Work instruction: Lines to return, exactly: from the line with "Do, D. T., & Tran, M." to the line with "Finch, D. J., Nadeau, J., &" in the entries below, both included.

[Stored entries]
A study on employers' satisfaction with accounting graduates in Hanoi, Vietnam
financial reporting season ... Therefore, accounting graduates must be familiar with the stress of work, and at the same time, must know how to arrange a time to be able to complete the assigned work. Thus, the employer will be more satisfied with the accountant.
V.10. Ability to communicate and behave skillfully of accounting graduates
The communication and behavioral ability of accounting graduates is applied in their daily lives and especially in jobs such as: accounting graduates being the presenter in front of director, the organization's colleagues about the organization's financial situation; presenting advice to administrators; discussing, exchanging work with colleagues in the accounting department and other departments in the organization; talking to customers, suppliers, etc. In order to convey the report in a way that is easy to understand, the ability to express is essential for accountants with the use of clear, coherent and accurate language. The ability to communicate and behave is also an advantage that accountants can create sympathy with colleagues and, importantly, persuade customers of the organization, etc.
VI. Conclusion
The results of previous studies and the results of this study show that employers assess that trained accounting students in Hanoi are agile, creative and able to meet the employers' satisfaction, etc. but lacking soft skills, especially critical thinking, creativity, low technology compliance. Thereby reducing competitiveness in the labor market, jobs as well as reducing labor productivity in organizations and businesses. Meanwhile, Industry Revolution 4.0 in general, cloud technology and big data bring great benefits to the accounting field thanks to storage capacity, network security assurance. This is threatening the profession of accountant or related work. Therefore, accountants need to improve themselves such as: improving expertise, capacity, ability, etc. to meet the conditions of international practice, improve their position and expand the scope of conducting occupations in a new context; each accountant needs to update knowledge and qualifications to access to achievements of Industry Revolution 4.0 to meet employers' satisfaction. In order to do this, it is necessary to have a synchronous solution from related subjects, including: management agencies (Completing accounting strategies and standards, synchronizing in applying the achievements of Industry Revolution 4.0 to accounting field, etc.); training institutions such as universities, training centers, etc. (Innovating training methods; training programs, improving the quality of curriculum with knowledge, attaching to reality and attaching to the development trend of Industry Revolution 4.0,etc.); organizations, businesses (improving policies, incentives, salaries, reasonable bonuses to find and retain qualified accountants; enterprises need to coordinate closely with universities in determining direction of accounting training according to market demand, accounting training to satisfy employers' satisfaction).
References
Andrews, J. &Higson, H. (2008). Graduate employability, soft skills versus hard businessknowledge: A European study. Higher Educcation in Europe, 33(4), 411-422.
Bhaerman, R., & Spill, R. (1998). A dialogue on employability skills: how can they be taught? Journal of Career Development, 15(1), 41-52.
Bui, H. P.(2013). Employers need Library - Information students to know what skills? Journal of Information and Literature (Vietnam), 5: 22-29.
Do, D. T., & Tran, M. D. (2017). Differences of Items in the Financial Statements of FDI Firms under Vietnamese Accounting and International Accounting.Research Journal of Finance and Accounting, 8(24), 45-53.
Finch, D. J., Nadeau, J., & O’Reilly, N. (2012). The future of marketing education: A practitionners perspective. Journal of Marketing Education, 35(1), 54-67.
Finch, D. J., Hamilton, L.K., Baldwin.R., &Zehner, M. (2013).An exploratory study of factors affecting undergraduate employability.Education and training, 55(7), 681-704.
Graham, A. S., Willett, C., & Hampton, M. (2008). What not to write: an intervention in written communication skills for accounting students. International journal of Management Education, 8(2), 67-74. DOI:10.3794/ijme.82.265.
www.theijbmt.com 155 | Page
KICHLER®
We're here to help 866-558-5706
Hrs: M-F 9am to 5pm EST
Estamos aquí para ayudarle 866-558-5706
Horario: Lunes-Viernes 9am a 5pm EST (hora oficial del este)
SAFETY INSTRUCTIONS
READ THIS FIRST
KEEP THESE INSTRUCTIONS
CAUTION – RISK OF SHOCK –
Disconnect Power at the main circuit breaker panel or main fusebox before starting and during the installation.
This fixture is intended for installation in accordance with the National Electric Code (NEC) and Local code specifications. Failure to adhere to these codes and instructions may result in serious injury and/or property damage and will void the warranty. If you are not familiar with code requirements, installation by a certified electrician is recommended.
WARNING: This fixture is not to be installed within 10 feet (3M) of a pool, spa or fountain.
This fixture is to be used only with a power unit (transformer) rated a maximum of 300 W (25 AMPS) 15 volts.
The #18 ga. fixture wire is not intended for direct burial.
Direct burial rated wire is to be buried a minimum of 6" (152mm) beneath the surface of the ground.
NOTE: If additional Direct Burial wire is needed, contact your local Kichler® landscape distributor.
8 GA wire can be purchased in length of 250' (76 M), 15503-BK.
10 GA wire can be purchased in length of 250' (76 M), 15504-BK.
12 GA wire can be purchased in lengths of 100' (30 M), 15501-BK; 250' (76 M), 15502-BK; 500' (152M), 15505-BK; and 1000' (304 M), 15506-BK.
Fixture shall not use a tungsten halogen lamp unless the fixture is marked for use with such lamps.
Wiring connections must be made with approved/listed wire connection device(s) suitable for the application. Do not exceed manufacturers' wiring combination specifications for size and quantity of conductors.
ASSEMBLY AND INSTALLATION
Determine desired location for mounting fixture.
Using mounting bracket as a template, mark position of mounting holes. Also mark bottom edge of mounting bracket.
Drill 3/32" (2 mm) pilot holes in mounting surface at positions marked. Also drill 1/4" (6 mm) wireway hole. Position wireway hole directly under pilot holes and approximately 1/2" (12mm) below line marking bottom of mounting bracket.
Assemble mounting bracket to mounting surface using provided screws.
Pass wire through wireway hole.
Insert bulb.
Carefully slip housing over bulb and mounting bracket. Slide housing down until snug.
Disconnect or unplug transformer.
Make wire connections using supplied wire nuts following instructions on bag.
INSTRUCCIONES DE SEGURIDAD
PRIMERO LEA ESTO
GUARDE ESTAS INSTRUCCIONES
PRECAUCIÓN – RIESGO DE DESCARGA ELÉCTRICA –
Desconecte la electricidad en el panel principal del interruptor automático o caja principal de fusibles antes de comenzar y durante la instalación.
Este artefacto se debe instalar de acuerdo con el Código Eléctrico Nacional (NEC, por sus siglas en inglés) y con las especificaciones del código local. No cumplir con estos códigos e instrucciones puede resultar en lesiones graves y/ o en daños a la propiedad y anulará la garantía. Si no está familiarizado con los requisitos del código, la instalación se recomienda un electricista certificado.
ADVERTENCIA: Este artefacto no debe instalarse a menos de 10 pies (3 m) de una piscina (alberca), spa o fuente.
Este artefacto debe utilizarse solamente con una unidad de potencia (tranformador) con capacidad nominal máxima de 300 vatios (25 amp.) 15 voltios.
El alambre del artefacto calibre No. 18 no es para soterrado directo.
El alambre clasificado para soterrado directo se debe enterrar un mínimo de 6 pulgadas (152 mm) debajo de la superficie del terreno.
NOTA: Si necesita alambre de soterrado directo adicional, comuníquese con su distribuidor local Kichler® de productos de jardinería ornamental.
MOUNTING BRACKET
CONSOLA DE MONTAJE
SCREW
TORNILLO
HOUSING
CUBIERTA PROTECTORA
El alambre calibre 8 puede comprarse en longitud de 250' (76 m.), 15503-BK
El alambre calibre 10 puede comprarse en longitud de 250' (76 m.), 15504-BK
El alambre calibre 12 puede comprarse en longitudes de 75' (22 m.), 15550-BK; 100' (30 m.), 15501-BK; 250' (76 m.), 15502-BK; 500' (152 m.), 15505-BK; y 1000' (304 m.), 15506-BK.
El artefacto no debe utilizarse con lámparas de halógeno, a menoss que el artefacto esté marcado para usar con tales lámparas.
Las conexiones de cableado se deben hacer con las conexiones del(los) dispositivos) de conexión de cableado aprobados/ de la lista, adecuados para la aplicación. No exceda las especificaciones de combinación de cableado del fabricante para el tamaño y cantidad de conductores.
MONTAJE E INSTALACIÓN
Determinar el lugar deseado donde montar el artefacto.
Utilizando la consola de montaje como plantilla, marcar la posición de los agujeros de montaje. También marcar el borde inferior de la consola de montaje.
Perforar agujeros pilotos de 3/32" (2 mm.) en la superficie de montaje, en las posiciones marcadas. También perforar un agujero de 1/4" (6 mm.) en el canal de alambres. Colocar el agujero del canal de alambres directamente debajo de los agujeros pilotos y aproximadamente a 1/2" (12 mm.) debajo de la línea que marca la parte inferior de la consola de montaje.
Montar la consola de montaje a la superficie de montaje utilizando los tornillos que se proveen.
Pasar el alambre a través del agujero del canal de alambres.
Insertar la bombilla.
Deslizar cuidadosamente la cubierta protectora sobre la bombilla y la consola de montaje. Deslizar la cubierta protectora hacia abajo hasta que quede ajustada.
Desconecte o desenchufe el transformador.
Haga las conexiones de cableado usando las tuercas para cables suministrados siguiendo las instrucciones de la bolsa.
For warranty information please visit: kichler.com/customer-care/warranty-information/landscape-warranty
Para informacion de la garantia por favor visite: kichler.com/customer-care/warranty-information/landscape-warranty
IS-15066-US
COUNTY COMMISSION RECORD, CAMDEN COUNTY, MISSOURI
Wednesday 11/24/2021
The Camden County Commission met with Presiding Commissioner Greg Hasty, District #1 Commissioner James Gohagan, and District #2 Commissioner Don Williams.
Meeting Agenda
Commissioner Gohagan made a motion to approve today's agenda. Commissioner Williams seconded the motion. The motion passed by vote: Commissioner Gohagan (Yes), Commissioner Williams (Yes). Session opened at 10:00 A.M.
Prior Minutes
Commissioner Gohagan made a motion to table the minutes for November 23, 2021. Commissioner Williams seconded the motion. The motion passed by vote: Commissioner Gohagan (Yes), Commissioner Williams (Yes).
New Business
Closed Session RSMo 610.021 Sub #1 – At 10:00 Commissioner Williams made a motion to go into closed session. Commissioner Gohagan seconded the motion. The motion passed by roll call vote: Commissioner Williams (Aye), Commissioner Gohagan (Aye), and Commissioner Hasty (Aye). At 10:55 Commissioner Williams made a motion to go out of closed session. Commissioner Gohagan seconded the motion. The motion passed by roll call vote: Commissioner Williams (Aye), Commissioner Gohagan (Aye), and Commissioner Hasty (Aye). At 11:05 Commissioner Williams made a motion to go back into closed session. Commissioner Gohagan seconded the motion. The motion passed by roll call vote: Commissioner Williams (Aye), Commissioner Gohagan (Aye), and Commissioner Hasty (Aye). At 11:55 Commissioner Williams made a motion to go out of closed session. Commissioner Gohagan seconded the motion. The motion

Solution for this task:
Do, D. T., & Tran, M. D. (2017). Differences of Items in the Financial Statements of FDI Firms under Vietnamese Accounting and International Accounting.Research Journal of Finance and Accounting, 8(24), 45-53.
Finch, D. J., Nadeau, J., & O’Reilly, N. (2012). The future of marketing education: A practitionners perspective. Journal of Marketing Education, 35(1), 54-67.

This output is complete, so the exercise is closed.